Mark Hansen, statistician and professor of journalism at Columbia University, writes that they’re looking to hire a director for a new program teaching journalists about data and computing.

Columbia Journalism School is creating a new post-baccalaureate program aimed at preparing college graduates who have little or no quantitative or computational background to be successful applicants to masters and doctoral degree programs that require skills in those areas. This is being done in consultation with a consortium of faculty from across the University, many from newly computational fields such as the digital humanities and the computational social sciences, which face the same disconnect between student preparation and emerging data and computing based research practices. As far as we know this program would be the first of its kind in the country.

We came to this project because, as part of the work of the Tow Center for Digital Journalism, we recently started a dual degree program in journalism and computer science. We have found it challenging to recruit young journalists to the program because they find the prospect of immediately enrolling in graduate-level computer science programs daunting. We also know that colleagues across the university want to increase the computational competency of those pursuing graduate study in their disciplines. We are thus leading a group of colleagues in creating a new program to address these needs, which we call Year Zero (so-named to suggest the portion of a graduate degree program that occurs before its first official year).

In the first semester, students will be introduced to a core series of concepts, taught in the context of the artifacts and practices of journalism, the digital humanities and computational social science, and often with pairs of instructors, one from computer science and one from these other fields. In the second term, students who plan to apply to our dual masters degree will take computer sciences courses, while potential candidates for advanced study in other fields will choose from a variety of other computational courses.

We are now seeking a Program Director to work with the Directors of the Tow Center and the Brown Institute to create course offerings for, lead courses in, and help recruit students for Year Zero. This is a full-time, two-year position, but the position is renewable based on performance and the success of the program.

This sounds a lot like the quantitative methods in social sciences M.A. program we started up a decade and a half ago at Columbia. QMSS was immediately successful and became more so, and I have every expectation that Mark’s program will become a similar success.

### SUPPLIED MATERIAL
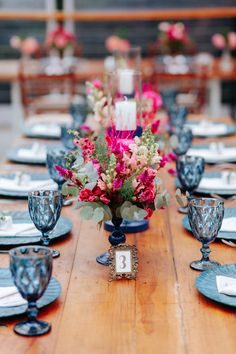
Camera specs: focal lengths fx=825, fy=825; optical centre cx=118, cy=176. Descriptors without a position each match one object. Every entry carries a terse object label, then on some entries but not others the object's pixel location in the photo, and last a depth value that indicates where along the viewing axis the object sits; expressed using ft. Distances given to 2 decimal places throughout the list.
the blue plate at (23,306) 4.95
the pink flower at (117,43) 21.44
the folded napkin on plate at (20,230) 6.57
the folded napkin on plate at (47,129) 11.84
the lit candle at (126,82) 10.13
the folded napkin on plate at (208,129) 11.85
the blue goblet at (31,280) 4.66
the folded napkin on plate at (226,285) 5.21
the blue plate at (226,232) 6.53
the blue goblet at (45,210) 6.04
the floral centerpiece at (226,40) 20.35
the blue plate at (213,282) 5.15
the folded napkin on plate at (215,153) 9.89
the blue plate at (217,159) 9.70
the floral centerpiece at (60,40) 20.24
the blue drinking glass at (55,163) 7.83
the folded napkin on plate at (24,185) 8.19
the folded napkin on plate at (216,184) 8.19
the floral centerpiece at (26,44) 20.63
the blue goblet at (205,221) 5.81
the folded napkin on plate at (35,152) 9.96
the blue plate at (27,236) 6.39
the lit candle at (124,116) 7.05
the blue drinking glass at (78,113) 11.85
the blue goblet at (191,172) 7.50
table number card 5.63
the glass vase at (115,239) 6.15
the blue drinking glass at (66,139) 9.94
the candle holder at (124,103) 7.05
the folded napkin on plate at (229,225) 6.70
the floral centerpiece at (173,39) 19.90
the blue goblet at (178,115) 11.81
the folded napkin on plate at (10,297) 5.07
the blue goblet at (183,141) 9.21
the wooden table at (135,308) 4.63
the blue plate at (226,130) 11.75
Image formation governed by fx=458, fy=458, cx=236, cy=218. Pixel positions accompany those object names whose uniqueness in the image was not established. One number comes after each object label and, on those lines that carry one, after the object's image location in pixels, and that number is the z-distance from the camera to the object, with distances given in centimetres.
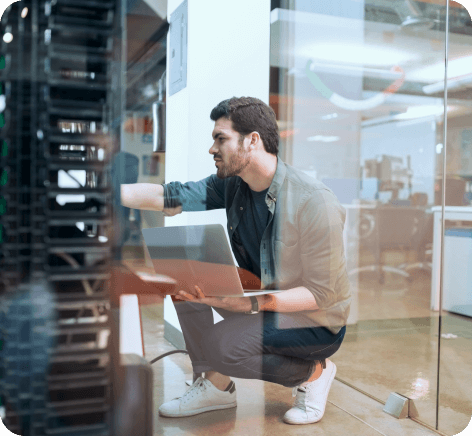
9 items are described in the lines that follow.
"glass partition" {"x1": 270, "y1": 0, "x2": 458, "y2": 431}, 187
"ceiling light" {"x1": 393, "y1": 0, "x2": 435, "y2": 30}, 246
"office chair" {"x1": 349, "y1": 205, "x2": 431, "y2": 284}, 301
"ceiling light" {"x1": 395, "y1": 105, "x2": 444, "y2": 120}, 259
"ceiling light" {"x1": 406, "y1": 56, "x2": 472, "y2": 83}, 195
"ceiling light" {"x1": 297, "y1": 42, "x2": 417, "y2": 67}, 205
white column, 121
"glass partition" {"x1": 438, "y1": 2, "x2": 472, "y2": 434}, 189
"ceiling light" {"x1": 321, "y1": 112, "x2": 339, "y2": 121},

### TASK OBJECTIVE
In the Year Zero passage, rewrite the paragraph beginning "We came to this project because" as a brief bulleted list that keeps its main facts.

### ANSWER SPACE
- As part of the Tow Center for Digital Journalism's work, we recently started a dual degree program in journalism and computer science.
- Recruiting young journalists to it has been hard because they find immediately enrolling in graduate-level computer science programs daunting.
- Colleagues across the university want to raise the computational competency of those pursuing graduate study in their disciplines.
- To address these needs, we are leading a group of colleagues in creating a new program called Year Zero. The name refers to the portion of a graduate degree program that comes before its first official year.